Ni un rayo de luz pudo penetrar en aquella habitación cerrada. Los inscripciones de las paredes solo fueron legibles durante 6 horas más, tiempo en el que las antorchas tardaron en consumirse. Después, todo quedo en silencio, a oscuras. Sí, la oscuridad, el silencio perpetuo, no tiene porque ser algo negativo o desagradable... son relaciones conceptuales del mundo de hoy, que se centra más en lo inmediato y lo dinámico, que se empeña en excluir a la muerte de la vida, como un niño que se repite a sí mismo que el hombre del saco no está debajo de su cama. Y huye... La muerte llega cuando llega, y a veces significa paz.

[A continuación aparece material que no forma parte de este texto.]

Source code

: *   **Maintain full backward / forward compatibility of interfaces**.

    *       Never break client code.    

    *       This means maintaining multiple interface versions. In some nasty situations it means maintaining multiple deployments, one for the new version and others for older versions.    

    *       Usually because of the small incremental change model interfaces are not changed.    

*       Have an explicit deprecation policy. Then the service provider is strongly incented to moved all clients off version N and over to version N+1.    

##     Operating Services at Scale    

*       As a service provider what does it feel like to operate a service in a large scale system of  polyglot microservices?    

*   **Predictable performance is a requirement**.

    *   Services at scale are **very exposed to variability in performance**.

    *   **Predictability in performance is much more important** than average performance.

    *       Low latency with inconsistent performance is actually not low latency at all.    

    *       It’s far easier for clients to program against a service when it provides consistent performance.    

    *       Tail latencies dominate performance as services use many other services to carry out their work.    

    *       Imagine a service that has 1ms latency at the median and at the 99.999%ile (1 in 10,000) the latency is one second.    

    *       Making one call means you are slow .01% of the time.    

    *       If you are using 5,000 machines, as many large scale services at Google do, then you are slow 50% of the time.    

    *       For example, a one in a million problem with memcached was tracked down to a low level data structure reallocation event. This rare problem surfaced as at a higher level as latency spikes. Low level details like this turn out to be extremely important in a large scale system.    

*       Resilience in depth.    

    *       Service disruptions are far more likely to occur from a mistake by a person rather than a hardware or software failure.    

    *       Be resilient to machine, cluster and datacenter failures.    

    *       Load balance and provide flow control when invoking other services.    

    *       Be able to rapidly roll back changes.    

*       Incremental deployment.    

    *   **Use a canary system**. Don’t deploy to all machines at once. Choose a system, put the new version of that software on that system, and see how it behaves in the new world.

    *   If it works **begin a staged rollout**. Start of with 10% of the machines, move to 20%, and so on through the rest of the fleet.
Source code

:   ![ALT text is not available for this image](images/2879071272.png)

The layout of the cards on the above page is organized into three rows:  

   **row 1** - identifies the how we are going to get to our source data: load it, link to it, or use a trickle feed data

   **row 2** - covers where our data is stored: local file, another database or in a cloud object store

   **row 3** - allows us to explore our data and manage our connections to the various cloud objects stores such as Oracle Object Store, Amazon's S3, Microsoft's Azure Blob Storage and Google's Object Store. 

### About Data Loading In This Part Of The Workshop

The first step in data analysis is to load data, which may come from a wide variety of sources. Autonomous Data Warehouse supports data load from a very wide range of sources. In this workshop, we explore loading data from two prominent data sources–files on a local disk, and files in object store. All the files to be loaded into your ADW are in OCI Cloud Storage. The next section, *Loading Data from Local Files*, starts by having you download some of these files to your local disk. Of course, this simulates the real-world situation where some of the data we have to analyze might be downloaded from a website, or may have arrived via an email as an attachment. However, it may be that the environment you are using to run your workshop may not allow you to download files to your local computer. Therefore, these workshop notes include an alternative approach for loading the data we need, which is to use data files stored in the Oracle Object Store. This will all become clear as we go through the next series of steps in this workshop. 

Protegido por las arenas del tiempo, por las dunas cambiantes, las inclemencias del desierto, los mitos, las historias, y los cuentos de niños, las lunas fueron pasando y la cámara permaneció inmóvil, permanente, incorrupta, sagrada.

Y así fue hasta que un día el sonido volvió a suceder. Fuertes y rítmicos mazazos, y tan incansables como un cobrador de deudas, derribaron la losa de piedra, que cayó al suelo, dejando entrar la luz (artificial) que durante tantos siglos había estado desterrada. Cuerpos extraños sujetaban linternas y lámparas, sudados, sin aliento, respirando, consumiendo la atmósfera que no debía ser de nuevo experimentada por un organismo vivo. Se sustrajeron los tesoros del faraón, se clasificaron y se etiquetaron, exibiendolos en museos, a la vista de cualquiera, como monstruos de circo, como simples pescados en una tienda. Y en la pista central, el sarcófago, abierto, y el cuerpo faraón, que mantenía una ya inútil expresión de solemnidad.

Observándolo, casi como si se hubiese hecho con toda la crueldad del mundo, en el lado apuesto de la sala nº 15 del museo de historia natural, (y como parte de una exposición itinerante) estaba el Dios Seth, con su expresión terrorífica y hierática. Ahora ya solo era una estatua.